Homs, Syria
Homs is Syria's third-largest city, a mid-sized industrial town along the Aleppo-Damascus highway best known for its oil refineries and as the home of Baath University. I watched George W. Bush's inaugural address here last month at the house of my friend Abu Darwish, a programmer who lives in a modest middle-class neighborhood with his wife and three young children, all studying English at their father's insistence. "He loves the USA," his wife told me. The children laughed when she rolled her eyes behind their father's back as he was blowing kisses at Bush's image on TV. She doesn't love America right now and thinks that Bush hates Muslims and Arabs. "No," Abu Darwish argued gently with his wife, "he's talking about freedom for Muslims and Arabs. God bless you, Bush."
Abu Darwish believes that there aren't many Syrians like him, and while it's true his is hardly the mainstream opinion in the last stronghold of Arab nationalism, during my recent trip to Syria I found that there are more like him than he knows.
"The ripple effect that the White House wanted in the Middle East is actually starting to happen," says Ammar Abdulhamid, a Syrian writer and rights activist who has just returned to Damascus after spending the last six months in Washington as a visiting fellow at the Brookings Institution. Since coming back, Abdulhamid has been put under a travel ban by the Syrian government for his sharp criticism of the regime in the Western and Arab
press, and has been repeatedly interrogated by several security branches. Nonetheless, he believes things are beginning to change. "The presence of U.S. forces in the region," he told me, "and the pressure brought to bear on the Syrian regime has begun to create a new political climate."
Syrian president Bashar al-Assad seems to understand this, which is why he is fighting back. The White House, angry that Syria has continued to support Hezbollah and Palestinian terror groups and has done nothing to stem the flow of cash and fighters into Iraq, has used Syria's occupation of Lebanon to flog Damascus. Along with sanctions, tough talk, and threats of military operations, Washington joined with France to support a U.N. Security Council resolution demanding Syria's withdrawal from Lebanon.
Last week, Damascus tested the White House's resolve by assassinating former Lebanese prime minister Rafik Hariri, with a massive car-bomb attack in Beirut on the onetime Syrian ally who had become Lebanon's highest-ranking opposition figure.
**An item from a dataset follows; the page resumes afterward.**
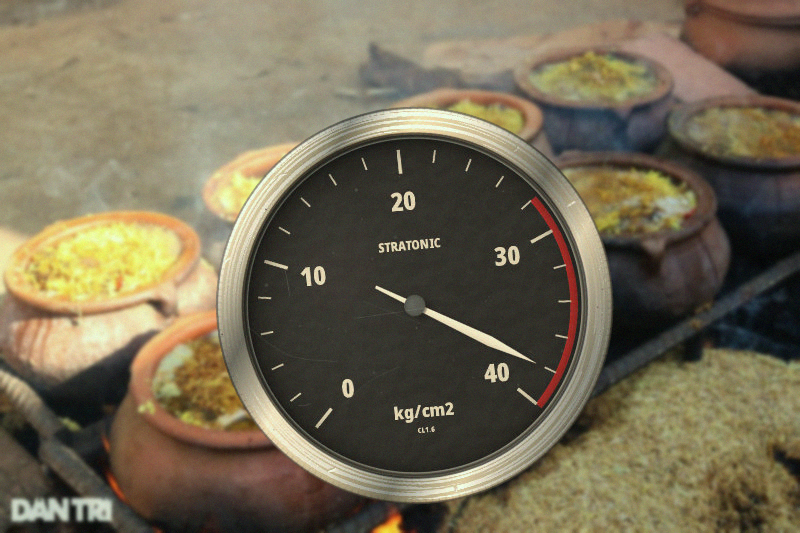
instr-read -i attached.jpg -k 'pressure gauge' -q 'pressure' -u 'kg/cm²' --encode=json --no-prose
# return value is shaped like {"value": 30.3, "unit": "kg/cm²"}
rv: {"value": 38, "unit": "kg/cm²"}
The next move belongs to Washington, which has already recalled the U.S. ambassador to Syria. If the administration fails to respond forcefully, this will signal to the entire region that it is dangerous to side with an ally who cannot be counted on for protection. Syria has calculated that the Bush White House has neither the troops nor the political credibility to do anything about it.
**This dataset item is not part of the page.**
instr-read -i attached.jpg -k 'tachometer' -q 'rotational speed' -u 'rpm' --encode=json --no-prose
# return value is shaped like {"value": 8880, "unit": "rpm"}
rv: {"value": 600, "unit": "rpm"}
Perhaps the best way to understand Syria's foreign policy--especially in Iraq and Lebanon right now--is as an expression of the regime's keening anxiety over its own lack of domestic credibility. The most serious taboo in Syrian political discourse is the subject of minorities. Like Iraq's former Sunni-dominated regime, Syria's ruling cadre is made up of a minority, the Alawites, adherents of a somewhat gnostic variation of Shia Islam. In Syria, the Sunnis are a majority, but to date, many are so taken with the "heroic resistance" to the occupation in Iraq that they have not even noticed how free elections might serve their interests. The idea that Syria's Sunnis might soon put two and two together terrifies the Alawite regime at least as much as the threat of a missile strike.